**Source document**.
Given that the mean purchase price in this sample was 980, which is not very far from 1000, we probably expect this p-value to be relatively large. The only reason it COULD be small (eg., <.05) is if purchase prices had very little variation (eg., they were all within a few Rupees of 980). We can see from the data print out that this is not the case. Therefore, a p-value around 0.49 makes sense!

1. In this case, how does this result affect our hypothesis:

• Null: The average cost of a BuyPie order is 1000 Rupees
• Alternative: The average cost of a BuyPie order is not 1000 Rupees.

2. What will happen if we change the order of the hypothesis?

• Null: The average cost of a BuyPie order is not 1000 Rupees.
• Alternative: The average cost of a BuyPie order is 1000 Rupees

Thank you in advance

The null hypothesis is always one that states that there is no change to the assumption. If the population is 1000, we assume the null will be “The average cost of a BuyPie order is 1000 Rupees” aka there was no change.

**Source data**.
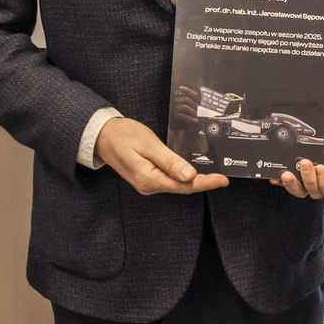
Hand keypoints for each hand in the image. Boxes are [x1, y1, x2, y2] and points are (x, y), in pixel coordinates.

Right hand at [95, 116, 229, 195]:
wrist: (101, 135)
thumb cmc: (123, 135)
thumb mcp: (148, 144)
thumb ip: (169, 161)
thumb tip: (190, 175)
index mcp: (149, 179)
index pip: (184, 185)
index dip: (205, 183)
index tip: (222, 180)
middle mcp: (148, 186)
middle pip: (181, 187)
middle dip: (202, 183)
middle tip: (221, 177)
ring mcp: (146, 184)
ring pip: (175, 185)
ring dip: (193, 181)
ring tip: (211, 175)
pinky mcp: (145, 179)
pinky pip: (168, 181)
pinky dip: (181, 177)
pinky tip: (190, 172)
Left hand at [270, 127, 323, 200]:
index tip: (322, 168)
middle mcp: (321, 183)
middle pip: (316, 192)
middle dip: (309, 180)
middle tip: (306, 162)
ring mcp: (306, 180)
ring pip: (300, 191)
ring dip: (293, 185)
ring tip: (288, 174)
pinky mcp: (293, 174)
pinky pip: (285, 183)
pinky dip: (280, 181)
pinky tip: (276, 175)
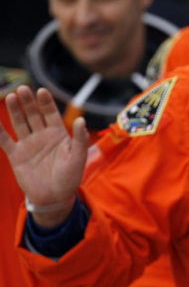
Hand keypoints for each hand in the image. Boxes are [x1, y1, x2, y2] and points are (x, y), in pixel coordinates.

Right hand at [0, 86, 86, 225]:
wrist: (54, 196)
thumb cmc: (70, 176)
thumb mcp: (78, 157)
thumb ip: (80, 138)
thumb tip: (82, 119)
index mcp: (58, 134)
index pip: (51, 113)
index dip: (46, 102)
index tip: (41, 91)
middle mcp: (42, 136)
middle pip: (33, 115)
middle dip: (29, 102)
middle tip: (23, 89)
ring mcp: (28, 144)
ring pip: (20, 123)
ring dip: (15, 111)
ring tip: (11, 97)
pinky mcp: (16, 155)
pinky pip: (5, 141)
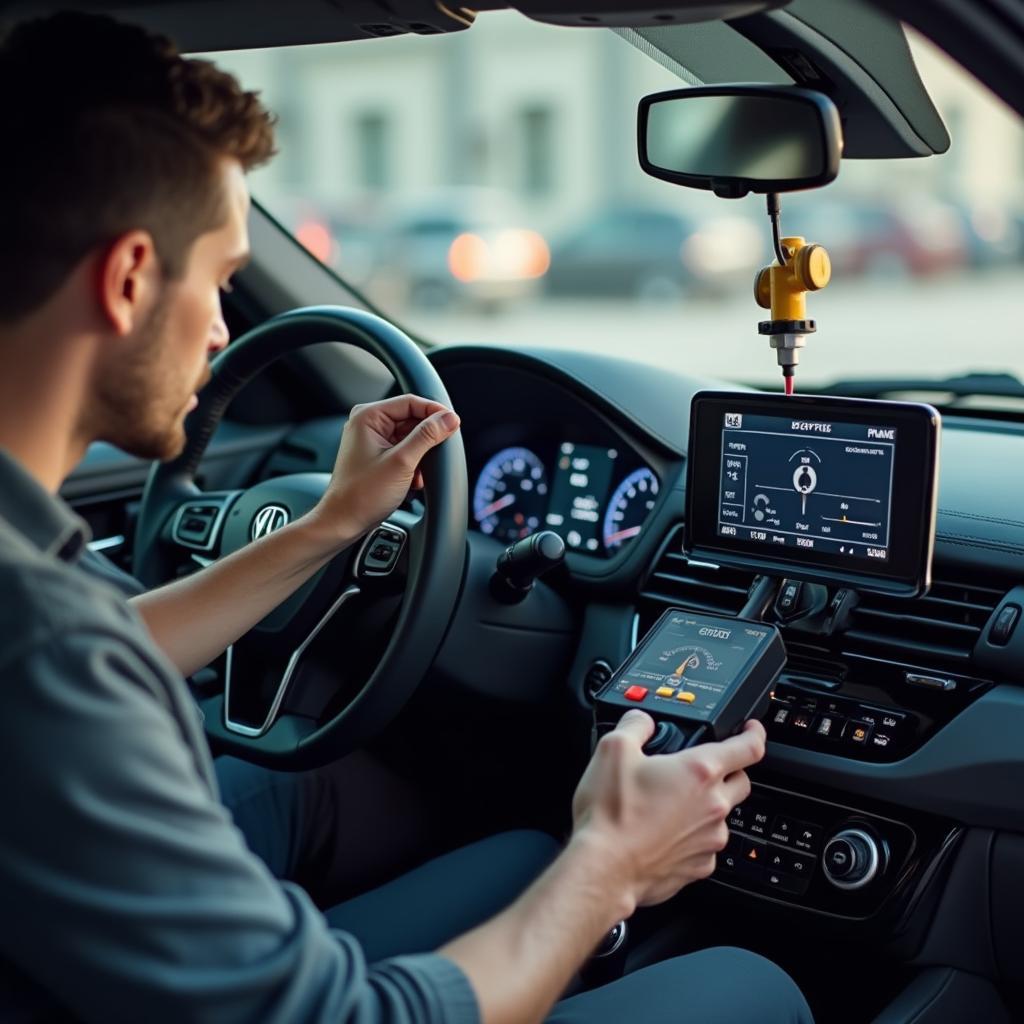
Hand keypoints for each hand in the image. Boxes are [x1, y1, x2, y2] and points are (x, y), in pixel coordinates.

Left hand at [311, 394, 460, 544]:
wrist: (344, 522)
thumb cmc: (362, 494)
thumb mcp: (402, 462)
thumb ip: (427, 436)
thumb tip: (449, 419)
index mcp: (368, 417)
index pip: (411, 402)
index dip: (435, 412)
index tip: (454, 423)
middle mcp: (368, 424)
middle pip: (412, 418)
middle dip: (427, 438)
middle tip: (439, 453)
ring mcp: (372, 440)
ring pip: (410, 436)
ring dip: (421, 454)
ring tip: (418, 473)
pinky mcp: (377, 456)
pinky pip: (404, 450)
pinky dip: (413, 463)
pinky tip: (413, 479)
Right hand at [571, 712, 765, 910]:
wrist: (604, 869)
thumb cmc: (611, 815)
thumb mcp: (613, 750)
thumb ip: (635, 725)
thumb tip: (642, 721)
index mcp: (699, 771)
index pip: (748, 747)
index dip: (754, 733)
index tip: (751, 729)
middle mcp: (713, 805)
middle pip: (741, 781)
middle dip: (728, 770)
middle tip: (700, 768)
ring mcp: (710, 839)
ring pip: (722, 814)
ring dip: (706, 805)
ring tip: (670, 803)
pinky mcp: (700, 866)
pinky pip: (706, 844)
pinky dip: (692, 835)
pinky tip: (663, 832)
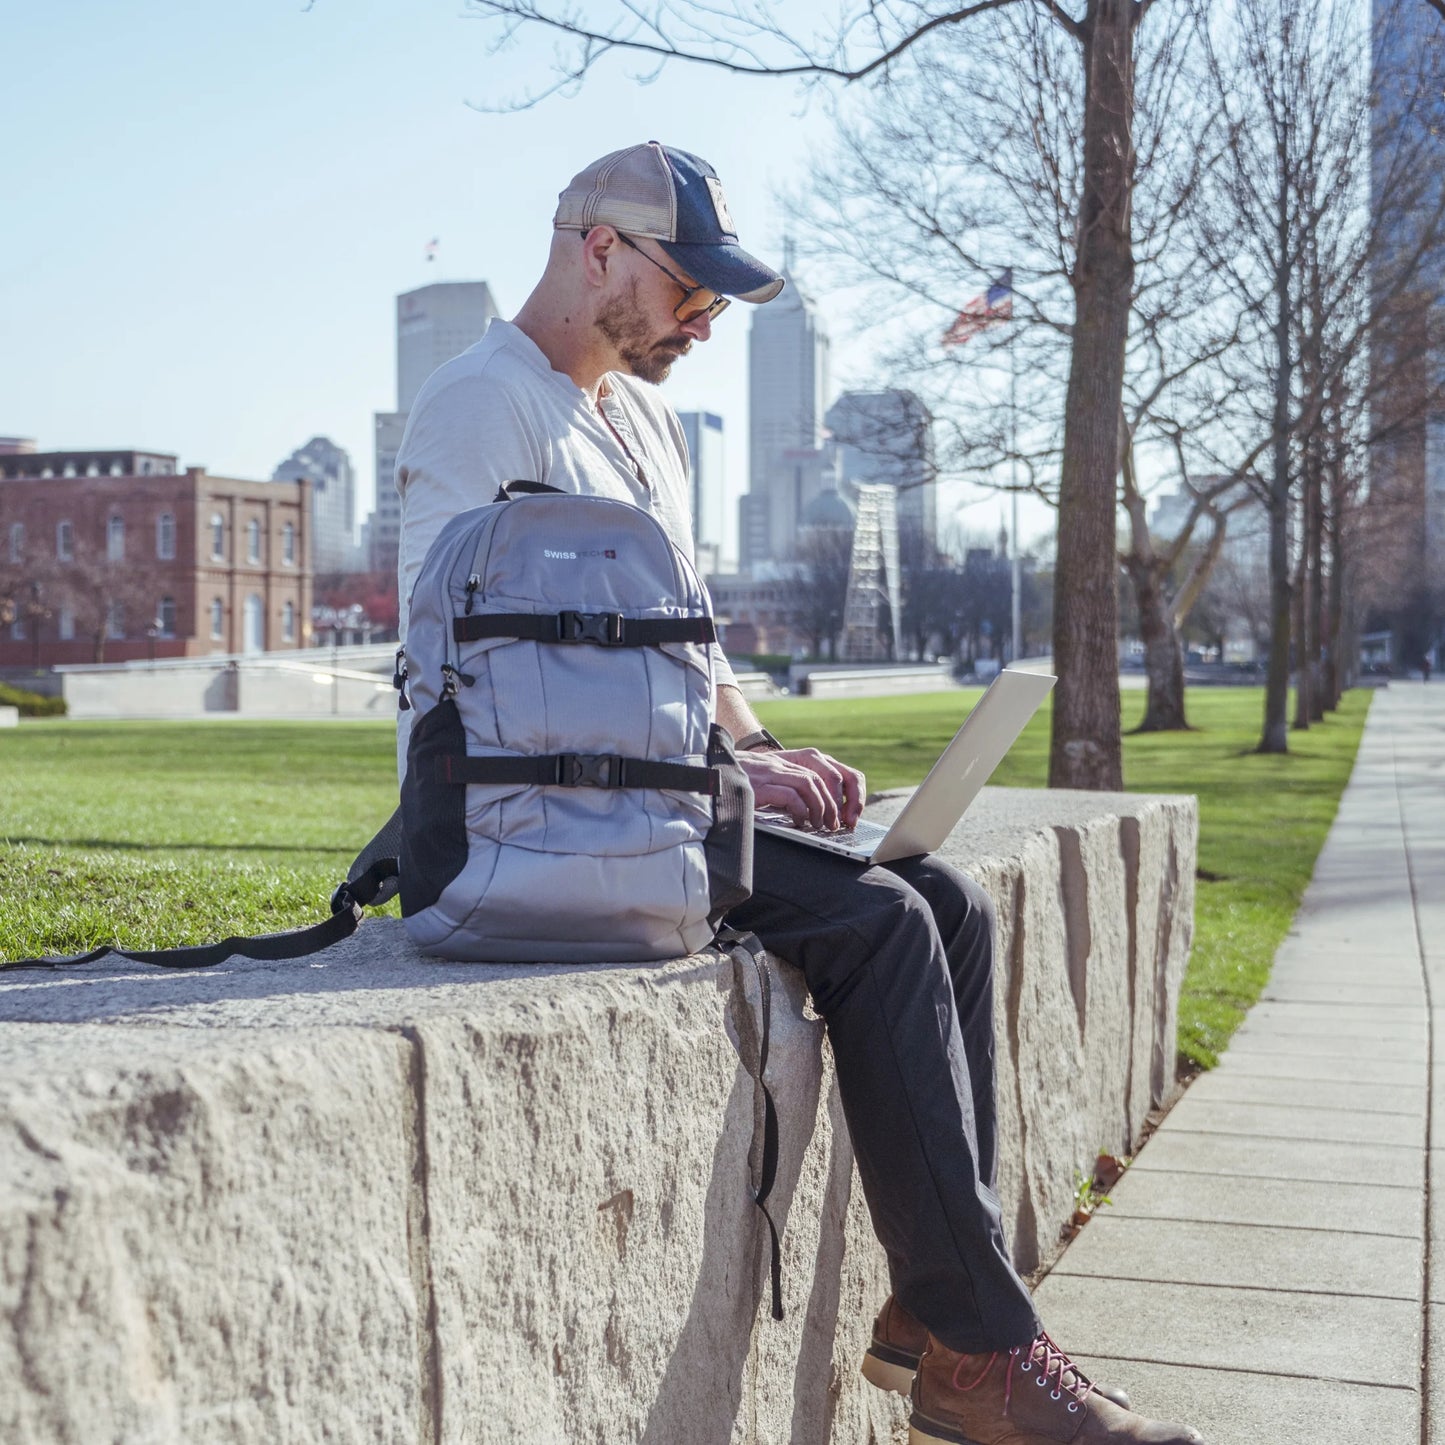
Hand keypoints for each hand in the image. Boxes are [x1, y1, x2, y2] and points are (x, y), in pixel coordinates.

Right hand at [737, 747, 865, 831]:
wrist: (705, 776)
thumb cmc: (733, 784)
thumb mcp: (762, 784)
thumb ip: (783, 790)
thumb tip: (806, 813)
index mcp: (783, 762)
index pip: (822, 768)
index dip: (837, 791)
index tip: (843, 812)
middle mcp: (779, 762)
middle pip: (822, 775)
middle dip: (834, 802)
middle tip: (834, 824)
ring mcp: (769, 771)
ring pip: (810, 782)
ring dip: (820, 806)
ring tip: (820, 825)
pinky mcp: (758, 785)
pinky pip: (789, 794)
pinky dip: (800, 810)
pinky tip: (799, 822)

**Prompt**.
Rename "BuyPie" to "QuickCart" in the forum thread, then write out the part between "1. In this case, how" and "was no change.", inclusive, with that change. The listing has nothing to do with the forum thread.

**Written response**.
1. In this case, how does this result affect our hypothesis:

• Null: The average cost of a QuickCart order is 1000 Rupees
• Alternative: The average cost of a QuickCart order is not 1000 Rupees.

2. What will happen if we change the order of the hypothesis?

• Null: The average cost of a QuickCart order is not 1000 Rupees.
• Alternative: The average cost of a QuickCart order is 1000 Rupees

Thank you in advance

The null hypothesis is always one that states that there is no change to the assumption. If the population is 1000, we assume the null will be “The average cost of a QuickCart order is 1000 Rupees” aka there was no change.